Tim Peters tim.peters at gmail.com
Wed Feb 8 06:15:41 CET 2006


[Josiah Carlson]
> ...
> Back to the topic that Guido was really complaining about: Zope +
> asyncore.  I don't doubt that getting Zope to play nicely with asyncore
> was difficult,

It's more that mixing asyncore with threads is a bloody nightmare, and
ZEO and Zope both do that.  Zope (but not ZEO) goes on to mix threads
with asynchat too.  In addition, ZEO makes life much harder than
should be necessary by running in two different modes and
auto-switching between them, depending on whether "the app" is or is
not running an asyncore mainloop itself.  In order to _detect_ when
"the app" fires up an asyncore mainloop, ZEO monkey-patches asyncore's
loop() function and physically replaces it with its own loop()
function.  It goes downhill from there.

Guido's memories are partly out of date now:  ZEO used to replace a
lot more of asyncore than it does now, because of bugs in the asyncore
distributed with older Python versions.  The _needs_ for that went
away little by little over the years, but the code in ZEO stuck around
much longer.  ZEO's ThreadedAsync/LoopCallback.py is much smaller now
(ZODB 3.6) than Guido remembers.

For a brief while, I even ripped out ZEO's monkey-patching of Python's
asyncore loop(), but it turned out that newer code in Zope3 (but not
Zope2) relied on, in turn, poking values into ZEO's module globals to
cause ZEO's loop() replacement to shut down (that's the kind of
"expedient" joy you get when mixing asyncore with threads).

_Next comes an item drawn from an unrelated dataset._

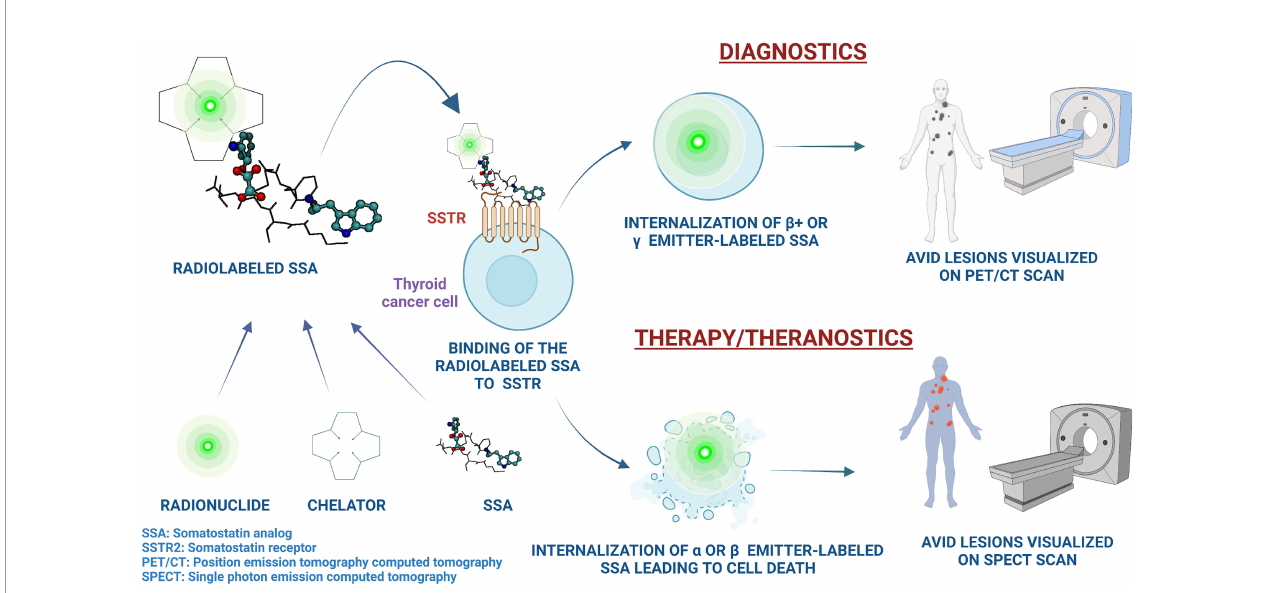
FIGURE 2 | An illustration of the principles of utility of radiolabeled somatostatin analogs in the management of thyroid cancer, along with the mechanisms of action and the theranostic properties of peptide receptor radionuclide therapy. Image created on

Every piece of it remains "underdocumented" and, IMO, highly obscure.

> but it begs the questions: what would have been done if asyncore didn't exist,

Who knows?  What would python-dev be like if you didn't exist :-)?

> and why wasn't that done instead of trying to play nicely with asyncore?

Bugs and "missing features" in asyncore.  For ZEO's purposes, if I had
designed it, I expect it would have used threads (without asyncore). 
However, bits of code still sitting around suggest that it was at
least the _intent_ at one time that ZEO be able to run without threads
at all.  That's certainly not possible now.

If you look at asyncore's revision history, you'll note that Jeremy
and Guido made many changes when they worked at Zope Corp.  Those
largely reflect the history of moving ZEO's asyncore monkey-patches
into the Python core.

BTW, if you don't use ZEO, I believe it's possible to run Zope3
without asyncore (you can use Twisted in Zope3 instead).